— What the task asks —
Please return only the lines from the one holding "sperren, Benutzergruppen erstellen, Moderationsrechte" through the one holding "Sie haben das", exactly as they appear in the records below, both ends included.

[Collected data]
===============

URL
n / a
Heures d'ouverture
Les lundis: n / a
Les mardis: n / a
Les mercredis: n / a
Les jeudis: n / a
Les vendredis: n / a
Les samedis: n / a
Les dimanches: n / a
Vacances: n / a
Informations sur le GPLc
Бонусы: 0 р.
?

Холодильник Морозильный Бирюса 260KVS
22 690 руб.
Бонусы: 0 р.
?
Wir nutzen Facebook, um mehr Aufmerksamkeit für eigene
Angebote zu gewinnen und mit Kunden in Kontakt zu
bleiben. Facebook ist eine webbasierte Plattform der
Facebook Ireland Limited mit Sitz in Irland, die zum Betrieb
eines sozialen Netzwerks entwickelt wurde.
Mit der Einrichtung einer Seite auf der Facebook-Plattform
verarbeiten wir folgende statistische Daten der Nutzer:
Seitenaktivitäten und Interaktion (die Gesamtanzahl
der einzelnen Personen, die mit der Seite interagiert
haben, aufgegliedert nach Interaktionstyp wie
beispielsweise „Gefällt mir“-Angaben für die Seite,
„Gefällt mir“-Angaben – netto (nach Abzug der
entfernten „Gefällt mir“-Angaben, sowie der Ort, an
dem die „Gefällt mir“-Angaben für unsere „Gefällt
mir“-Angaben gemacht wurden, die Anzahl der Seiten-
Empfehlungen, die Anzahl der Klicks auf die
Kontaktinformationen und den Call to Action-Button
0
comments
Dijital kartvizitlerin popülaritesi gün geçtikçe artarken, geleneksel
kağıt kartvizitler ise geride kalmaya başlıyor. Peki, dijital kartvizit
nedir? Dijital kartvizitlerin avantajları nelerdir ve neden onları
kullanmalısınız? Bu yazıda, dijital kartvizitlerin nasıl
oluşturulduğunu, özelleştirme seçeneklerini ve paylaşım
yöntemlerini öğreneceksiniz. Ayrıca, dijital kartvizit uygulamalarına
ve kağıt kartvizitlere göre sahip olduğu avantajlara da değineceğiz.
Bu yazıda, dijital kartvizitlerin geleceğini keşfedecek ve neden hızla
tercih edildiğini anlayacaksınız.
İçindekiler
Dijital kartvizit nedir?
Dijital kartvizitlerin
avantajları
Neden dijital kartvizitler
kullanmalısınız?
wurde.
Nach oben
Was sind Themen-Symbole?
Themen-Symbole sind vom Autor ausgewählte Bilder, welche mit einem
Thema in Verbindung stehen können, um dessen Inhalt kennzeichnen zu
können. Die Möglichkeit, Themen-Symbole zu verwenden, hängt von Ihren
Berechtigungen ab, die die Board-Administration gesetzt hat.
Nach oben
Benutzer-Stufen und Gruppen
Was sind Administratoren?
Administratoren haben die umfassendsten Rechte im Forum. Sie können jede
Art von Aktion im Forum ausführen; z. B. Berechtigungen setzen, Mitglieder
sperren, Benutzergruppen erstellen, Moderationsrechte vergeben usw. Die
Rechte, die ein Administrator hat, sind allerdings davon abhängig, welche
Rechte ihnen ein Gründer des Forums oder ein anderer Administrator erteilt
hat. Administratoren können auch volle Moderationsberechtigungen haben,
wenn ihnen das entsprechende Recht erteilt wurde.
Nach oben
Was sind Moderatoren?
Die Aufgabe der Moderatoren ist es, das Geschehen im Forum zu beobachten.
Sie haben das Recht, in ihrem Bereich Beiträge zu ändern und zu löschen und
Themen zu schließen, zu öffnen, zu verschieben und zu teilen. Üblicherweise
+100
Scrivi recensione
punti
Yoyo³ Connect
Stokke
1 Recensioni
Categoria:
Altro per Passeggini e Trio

===============

— Task output —
sperren, Benutzergruppen erstellen, Moderationsrechte vergeben usw. Die
Rechte, die ein Administrator hat, sind allerdings davon abhängig, welche
Rechte ihnen ein Gründer des Forums oder ein anderer Administrator erteilt
hat. Administratoren können auch volle Moderationsberechtigungen haben,
wenn ihnen das entsprechende Recht erteilt wurde.
Nach oben
Was sind Moderatoren?
Die Aufgabe der Moderatoren ist es, das Geschehen im Forum zu beobachten.
Sie haben das Recht, in ihrem Bereich Beiträge zu ändern und zu löschen und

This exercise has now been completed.